TASK OBJECTIVE
Everything from the line containing "- **Comprehensive Reports**" through the end of the entries should be output exactly; nothing before it is wanted.

◇ ◇ ◇ ◇ ◇ ◇ ◇

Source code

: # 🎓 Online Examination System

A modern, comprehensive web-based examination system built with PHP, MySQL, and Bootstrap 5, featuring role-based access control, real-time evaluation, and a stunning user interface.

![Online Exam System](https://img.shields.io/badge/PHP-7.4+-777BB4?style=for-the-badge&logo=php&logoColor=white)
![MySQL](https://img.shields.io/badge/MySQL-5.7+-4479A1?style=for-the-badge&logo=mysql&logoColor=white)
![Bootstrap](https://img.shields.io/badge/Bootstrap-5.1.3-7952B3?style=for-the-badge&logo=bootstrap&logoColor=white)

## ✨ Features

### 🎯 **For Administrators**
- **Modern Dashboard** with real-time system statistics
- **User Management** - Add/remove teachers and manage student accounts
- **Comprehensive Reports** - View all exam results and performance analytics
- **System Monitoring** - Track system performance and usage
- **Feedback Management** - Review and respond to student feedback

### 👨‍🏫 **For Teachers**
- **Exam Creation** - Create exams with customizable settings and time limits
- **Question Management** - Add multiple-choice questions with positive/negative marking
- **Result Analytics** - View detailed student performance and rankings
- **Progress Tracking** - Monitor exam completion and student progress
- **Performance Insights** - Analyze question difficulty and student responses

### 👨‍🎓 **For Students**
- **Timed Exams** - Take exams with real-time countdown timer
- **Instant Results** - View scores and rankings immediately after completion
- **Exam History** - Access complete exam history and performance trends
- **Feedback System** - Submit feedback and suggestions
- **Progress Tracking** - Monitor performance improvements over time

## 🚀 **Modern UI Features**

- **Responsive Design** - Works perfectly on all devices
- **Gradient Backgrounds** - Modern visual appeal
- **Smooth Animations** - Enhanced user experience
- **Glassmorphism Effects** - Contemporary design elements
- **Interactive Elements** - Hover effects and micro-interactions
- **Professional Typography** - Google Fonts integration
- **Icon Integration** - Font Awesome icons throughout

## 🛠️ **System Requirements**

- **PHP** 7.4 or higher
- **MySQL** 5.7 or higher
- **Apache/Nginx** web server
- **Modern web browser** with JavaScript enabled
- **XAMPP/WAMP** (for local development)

◇ ◇ ◇ ◇ ◇ ◇ ◇

RESPONSE TO THIS TASK
- **Comprehensive Reports** - View all exam results and performance analytics
- **System Monitoring** - Track system performance and usage
- **Feedback Management** - Review and respond to student feedback

### 👨‍🏫 **For Teachers**
- **Exam Creation** - Create exams with customizable settings and time limits
- **Question Management** - Add multiple-choice questions with positive/negative marking
- **Result Analytics** - View detailed student performance and rankings
- **Progress Tracking** - Monitor exam completion and student progress
- **Performance Insights** - Analyze question difficulty and student responses

### 👨‍🎓 **For Students**
- **Timed Exams** - Take exams with real-time countdown timer
- **Instant Results** - View scores and rankings immediately after completion
- **Exam History** - Access complete exam history and performance trends
- **Feedback System** - Submit feedback and suggestions
- **Progress Tracking** - Monitor performance improvements over time

## 🚀 **Modern UI Features**

- **Responsive Design** - Works perfectly on all devices
- **Gradient Backgrounds** - Modern visual appeal
- **Smooth Animations** - Enhanced user experience
- **Glassmorphism Effects** - Contemporary design elements
- **Interactive Elements** - Hover effects and micro-interactions
- **Professional Typography** - Google Fonts integration
- **Icon Integration** - Font Awesome icons throughout

## 🛠️ **System Requirements**

- **PHP** 7.4 or higher
- **MySQL** 5.7 or higher
- **Apache/Nginx** web server
- **Modern web browser** with JavaScript enabled
- **XAMPP/WAMP** (for local development)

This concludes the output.